## Every quotient of an abelian group is abelian

Let $A$ be an abelian group and let $B \leq A$. Prove that $A/B$ is abelian. Give an example of a nonabelian group $G$ containing a proper normal subgroup $N$ such that $G/N$ is abelian.

Lemma 1: Let $G$ be a group. If $g \in G$ such that $g^2 = g$, then $g = 1$. Proof: Use cancellation. $\square$

Lemma 2: Let $G$ be a group. If $|G| = 2$, then $G \cong Z_2$. Proof: Since $G = \{ e a \}$ has an identity element, say $e$, we know that $ee = e$, $ea = a$, and $ae = a$. If $aa = a$, we have $a = e$, a contradiction. Thus $aa = e$. We can easily see that $G \cong Z_2$.

If $A$ is abelian, every subgroup of $A$ is normal; in particular, $B$ is normal, so $A/B$ is a group. Now let $xB, yB \in A/B$. Then $(xB)(yB) = (xy)B = (yx)B = (yB)(xB)$. Hence $A/B$ is abelian.

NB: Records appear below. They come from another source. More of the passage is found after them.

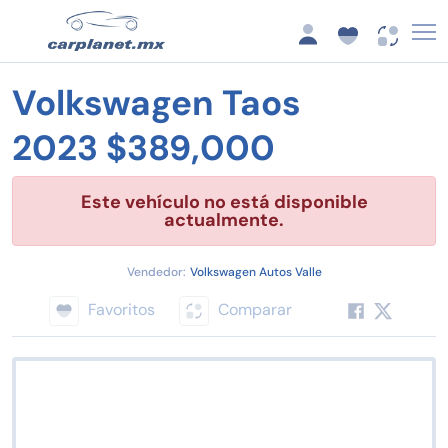
Volkswagen Taos
2023 $389,000
Este vehículo no está disponible
actualmente.
Vendedor:
Volkswagen Autos Valle
Favoritos
Comparar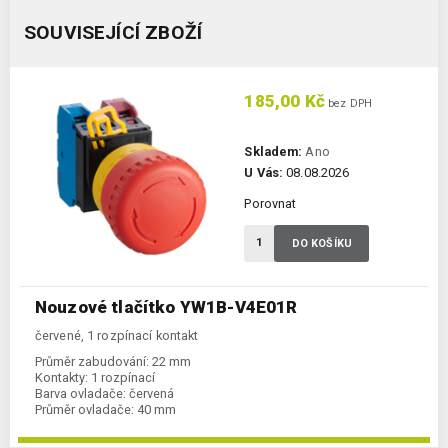
SOUVISEJÍCÍ ZBOŽÍ
185,00 Kč
bez DPH
Skladem:
Ano
U Vás:
08.08.2026
Porovnat
DO KOŠÍKU
Nouzové tlačítko YW1B-V4E01R
červené, 1 rozpínací kontakt
Průměr zabudování:
22 mm
Kontakty:
1 rozpínací
Barva ovladače:
červená
Průměr ovladače:
40 mm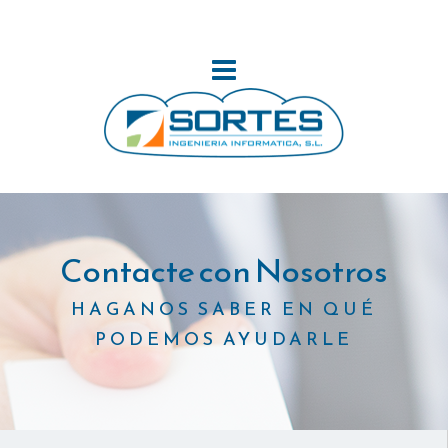
Contacte con Nosotros
HAGANOS SABER EN QUÉ
PODEMOS AYUDARLE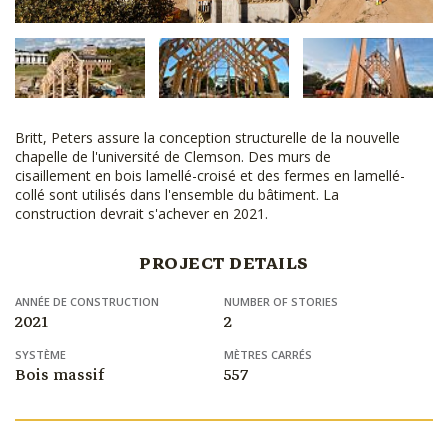
Britt, Peters assure la conception structurelle de la nouvelle
chapelle de l'université de Clemson. Des murs de
cisaillement en bois lamellé-croisé et des fermes en lamellé-
collé sont utilisés dans l'ensemble du bâtiment. La
construction devrait s'achever en 2021.
PROJECT DETAILS
ANNÉE DE CONSTRUCTION
NUMBER OF STORIES
2021
2
SYSTÈME
MÈTRES CARRÉS
Bois massif
557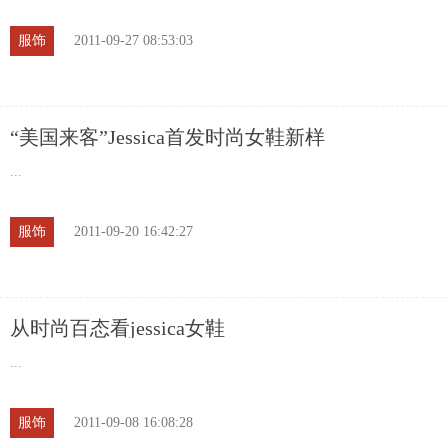
服饰
2011-09-27 08:53:03
“美国来客”Jessica首发时尚女鞋新样
...
服饰
2011-09-20 16:42:27
从时尚百态看jessica女鞋
...
服饰
2011-09-08 16:08:28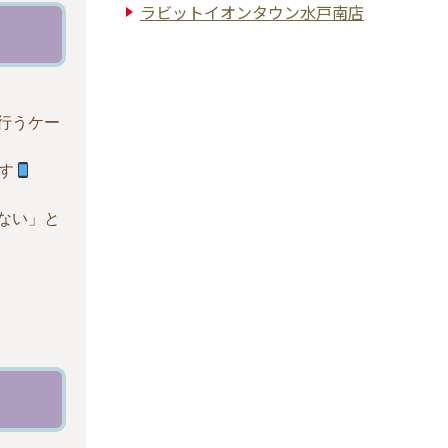
ラビットイオンタウン水戸南店
行うケー
す
ない」と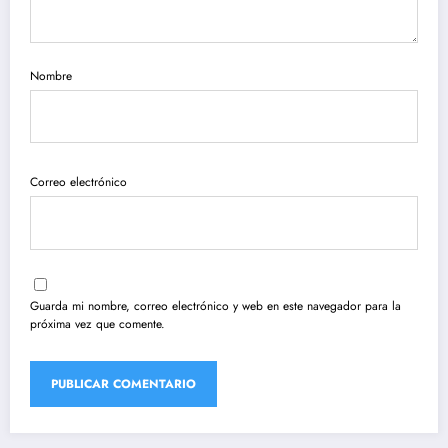
Nombre
Correo electrónico
Guarda mi nombre, correo electrónico y web en este navegador para la
próxima vez que comente.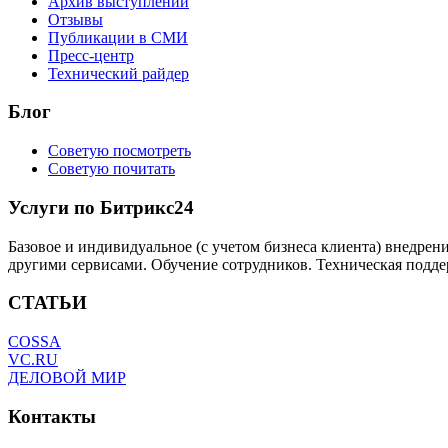
Архив выступлений
Отзывы
Публикации в СМИ
Пресс-центр
Технический райдер
Блог
Советую посмотреть
Советую почитать
Услуги по Битрикс24
Базовое и индивидуальное (с учетом бизнеса клиента) внедрен
другими сервисами. Обучение сотрудников. Техническая подде
СТАТЬИ
COSSA
VC.RU
ДЕЛОВОЙ МИР
Контакты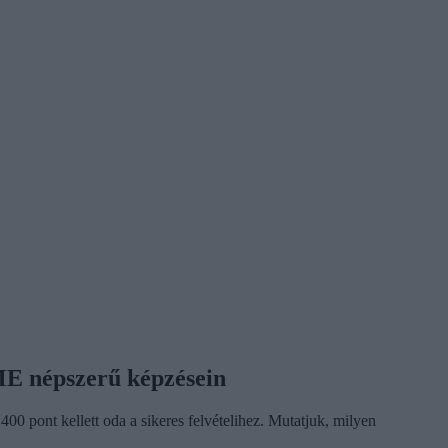
BME népszerű képzésein
0 pont kellett oda a sikeres felvételihez. Mutatjuk, milyen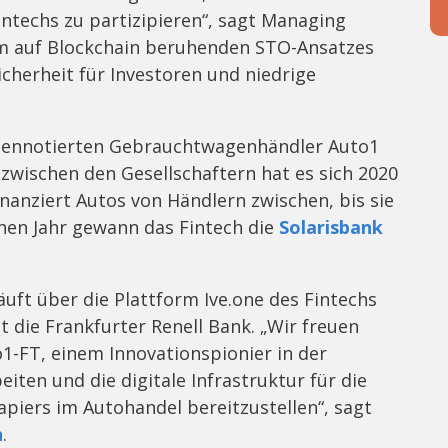
techs zu partizipieren“, sagt Managing
em auf Blockchain beruhenden STO-Ansatzes
icherheit für Investoren und niedrige
rsennotierten Gebrauchtwagenhändler Auto1
zwischen den Gesellschaftern hat es sich 2020
nanziert Autos von Händlern zwischen, bis sie
nen Jahr gewann das Fintech die
Solarisbank
äuft über die Plattform Ive.one des Fintechs
t die Frankfurter Renell Bank. „Wir freuen
1-FT, einem Innovationspionier in der
en und die digitale Infrastruktur für die
apiers im Autohandel bereitzustellen“, sagt
n
.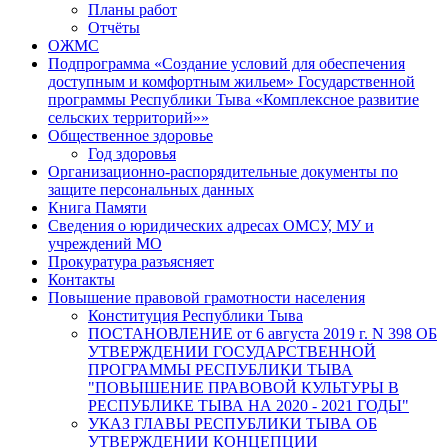
Планы работ
Отчёты
ОЖМС
Подпрограмма «Создание условий для обеспечения
доступным и комфортным жильем» Государственной
программы Республики Тыва «Комплексное развитие
сельских территорий»»
Общественное здоровье
Год здоровья
Организационно-распорядительные документы по
защите персональных данных
Книга Памяти
Сведения о юридических адресах ОМСУ, МУ и
учреждений МО
Прокуратура разъясняет
Контакты
Повышение правовой грамотности населения
Конституция Республики Тыва
ПОСТАНОВЛЕНИЕ от 6 августа 2019 г. N 398 ОБ
УТВЕРЖДЕНИИ ГОСУДАРСТВЕННОЙ
ПРОГРАММЫ РЕСПУБЛИКИ ТЫВА
"ПОВЫШЕНИЕ ПРАВОВОЙ КУЛЬТУРЫ В
РЕСПУБЛИКЕ ТЫВА НА 2020 - 2021 ГОДЫ"
УКАЗ ГЛАВЫ РЕСПУБЛИКИ ТЫВА ОБ
УТВЕРЖДЕНИИ КОНЦЕПЦИИ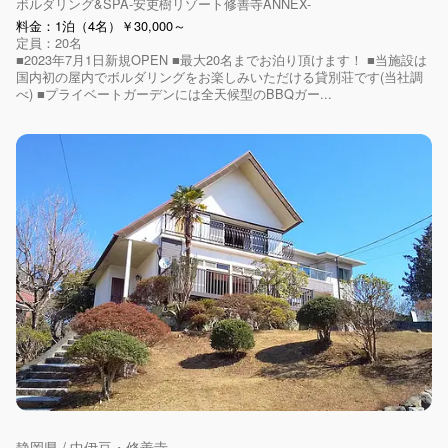
ボルダリング&SPA-安吏樹リゾート修善寺ANNEX-
料金：1泊（4名）￥30,000～
定員：20名
■2023年7月1日新規OPEN ■最大20名までお泊り頂けます！ ■当施設は
国内初の屋内でボルダリングをお楽しみいただける貸別荘です(当社調
べ) ■プライベートガーデンには全天候型のBBQガー...
静岡県 / 中伊豆・修善寺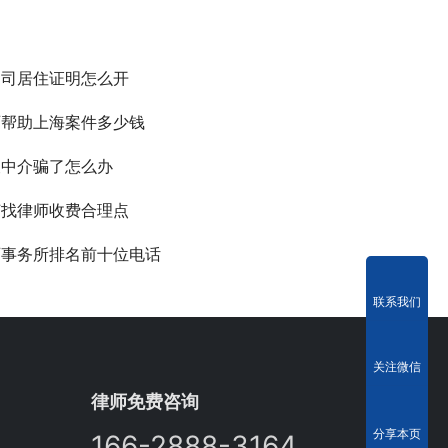
官司居住证明怎么开
师帮助上海案件多少钱
被中介骗了怎么办
何找律师收费合理点
师事务所排名前十位电话
联系我们
关注微信
律师免费咨询
分享本页
166-2888-3164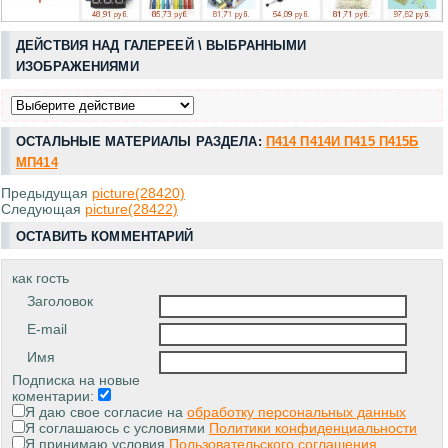
ДЕЙСТВИЯ НАД ГАЛЕРЕЕЙ \ ВЫБРАННЫМИ
ИЗОБРАЖЕНИЯМИ
ОСТАЛЬНЫЕ МАТЕРИАЛЫ РАЗДЕЛА:
П414 П414И П415 П415Б
МП414
Предыдущая
picture(28420)
Следующая
picture(28422)
ОСТАВИТЬ КОММЕНТАРИЙ
как гость
Заголовок
E-mail
Имя
Подписка на новые
коментарии:
Я даю свое согласие на
обработку персональных данных
Я соглашаюсь с условиями
Политики конфиденциальности
Я принимаю условия
Пользовательского соглашения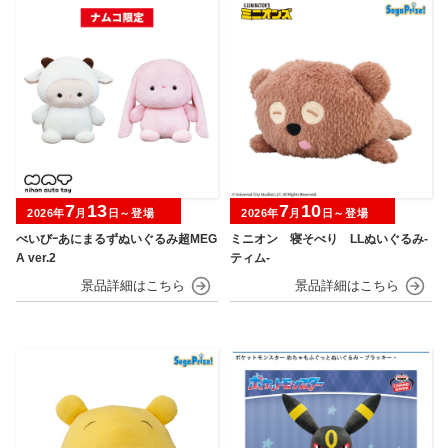
7
13
7
10
2026年
月
日～登場
2026年
月
日～登場
べいびｰあにまるずぬいぐるみ超MEG
ミニオン 寝そべり LLぬいぐるみ‐
A ver.2
ティム‐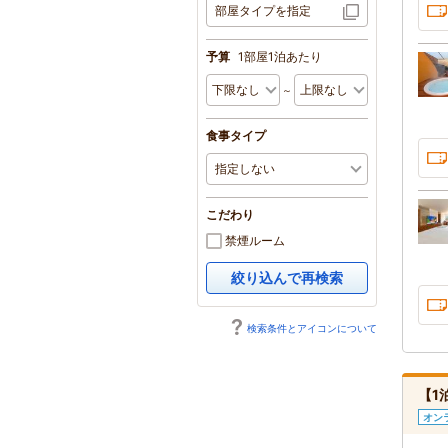
部屋タイプを指定
予算
1部屋1泊あたり
～
食事タイプ
こだわり
禁煙ルーム
絞り込んで再検索
検索条件とアイコンについて
【1
オン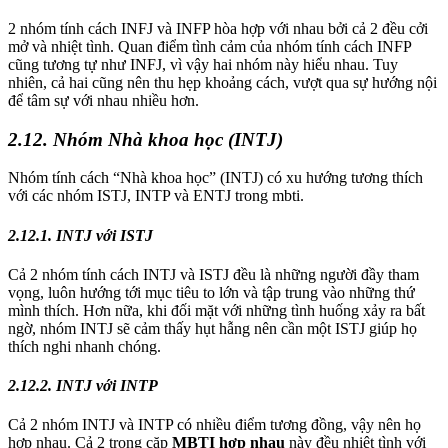
2 nhóm tính cách INFJ và INFP hòa hợp với nhau bởi cả 2 đều cởi
mở và nhiệt tình. Quan điểm tình cảm của nhóm tính cách INFP
cũng tương tự như INFJ, vì vậy hai nhóm này hiểu nhau. Tuy
nhiên, cả hai cũng nên thu hẹp khoảng cách, vượt qua sự hướng nội
để tâm sự với nhau nhiều hơn.
2.12. Nhóm Nhà khoa học (INTJ)
Nhóm tính cách “Nhà khoa học” (INTJ) có xu hướng tương thích
với các nhóm ISTJ, INTP và ENTJ trong mbti.
2.12.1. INTJ với ISTJ
Cả 2 nhóm tính cách INTJ và ISTJ đều là những người đầy tham
vọng, luôn hướng tới mục tiêu to lớn và tập trung vào những thứ
mình thích. Hơn nữa, khi đối mặt với những tình huống xảy ra bất
ngờ, nhóm INTJ sẽ cảm thấy hụt hẫng nên cần một ISTJ giúp họ
thích nghi nhanh chóng.
2.12.2. INTJ với INTP
Cả 2 nhóm INTJ và INTP có nhiều điểm tương đồng, vậy nên họ
hợp nhau. Cả 2 trong cặp
MBTI hợp nhau
này đều nhiệt tình với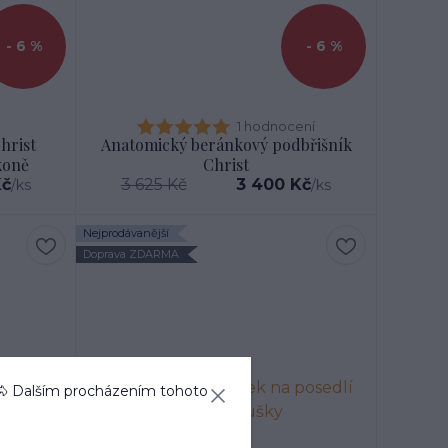
- 6 %
- 6 %
1 hodnocení
hrist
Anatomický beránkový podbřišník
koně
Christ
Kč
3 625 Kč
3 400 Kč
/
ks
/
ks
Nejprodávanější
Doprava ZDARMA
🐴 Dalším procházením tohoto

Consider $\langle i \rangle \leq Q_8$. We saw in a previous exercise that the normalizer of $\langle i \rangle$ in $Q_8$ is all of $Q_8$, so that $\langle i \rangle$ is normal. Since $Q_8$ has 8 elements and $\langle i \rangle$ has 4 elements, $Q_8/\langle i \rangle$ has 2 elements. Thus $Q_8/\langle i \rangle \cong Z_2$, which is abelian.